Beginning with the line that contains "8: (237, 189)", transcribe the rest of the listing below exactly, including its last line, and exclude any pictures.

--------------------------------------------------

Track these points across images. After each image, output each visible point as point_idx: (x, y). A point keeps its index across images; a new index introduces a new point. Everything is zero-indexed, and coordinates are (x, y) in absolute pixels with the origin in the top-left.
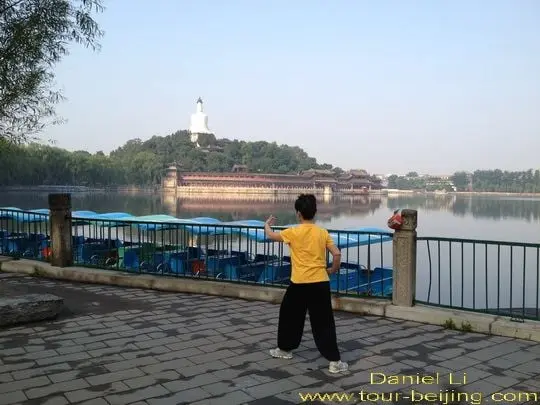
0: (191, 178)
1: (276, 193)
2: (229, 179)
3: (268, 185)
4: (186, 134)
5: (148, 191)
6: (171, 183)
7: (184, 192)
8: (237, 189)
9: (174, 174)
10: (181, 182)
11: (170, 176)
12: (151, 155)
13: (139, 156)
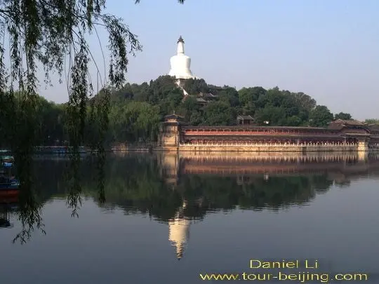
0: (196, 133)
1: (304, 151)
2: (243, 133)
3: (293, 141)
4: (170, 80)
5: (142, 150)
6: (171, 140)
7: (188, 150)
8: (255, 146)
9: (175, 129)
10: (184, 139)
11: (169, 132)
12: (145, 106)
13: (131, 106)
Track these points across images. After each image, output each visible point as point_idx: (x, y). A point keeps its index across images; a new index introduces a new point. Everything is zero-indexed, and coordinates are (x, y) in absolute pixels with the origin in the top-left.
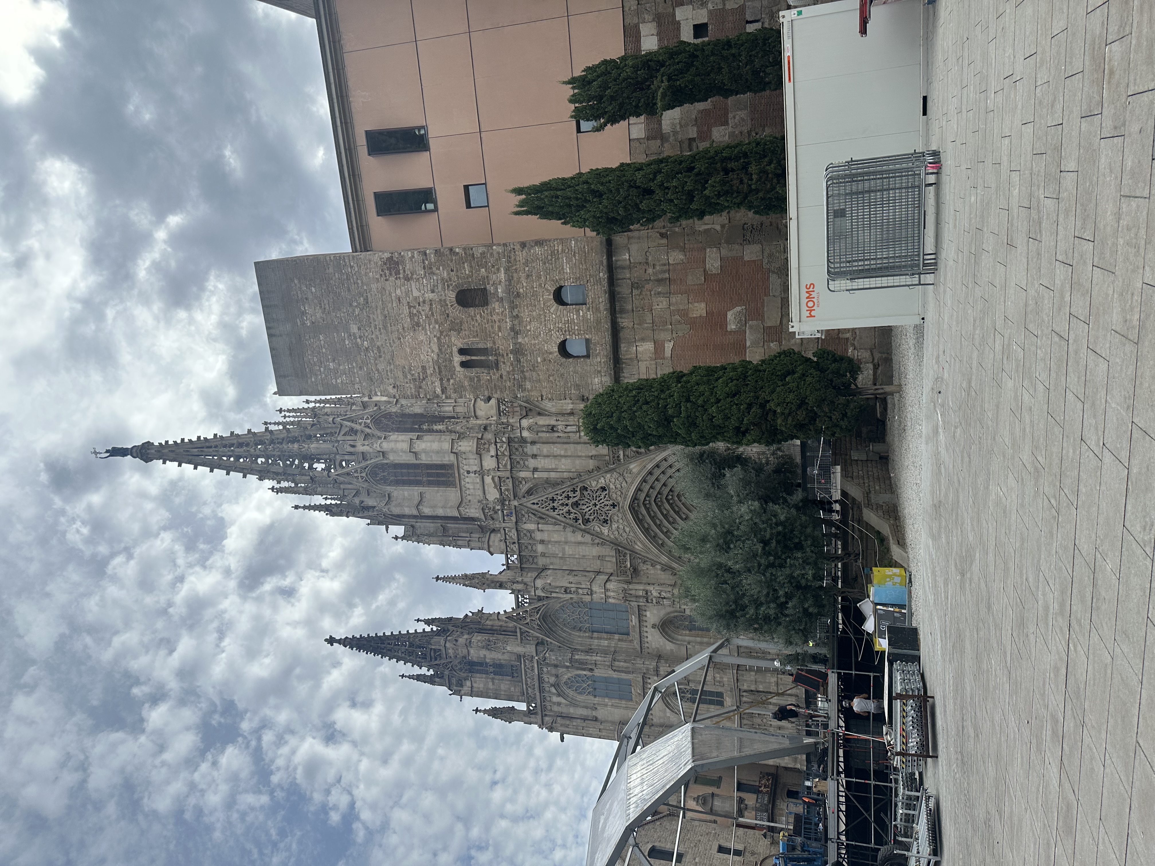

--------------------------------------------------

§ **Answer to this problem**:
8: (237, 189)
9: (174, 174)
10: (181, 182)
11: (170, 176)
12: (151, 155)
13: (139, 156)
0: (196, 133)
1: (304, 151)
2: (243, 133)
3: (293, 141)
4: (170, 80)
5: (142, 150)
6: (171, 140)
7: (188, 150)
8: (255, 146)
9: (175, 129)
10: (184, 139)
11: (169, 132)
12: (145, 106)
13: (131, 106)
Track these points across images. After each image, output each visible point as point_idx: (x, y). A point keeps its index across images; a new index introduces a new point. Everything is zero-indexed, and coordinates are (x, y) in absolute pixels with the origin in the top-left.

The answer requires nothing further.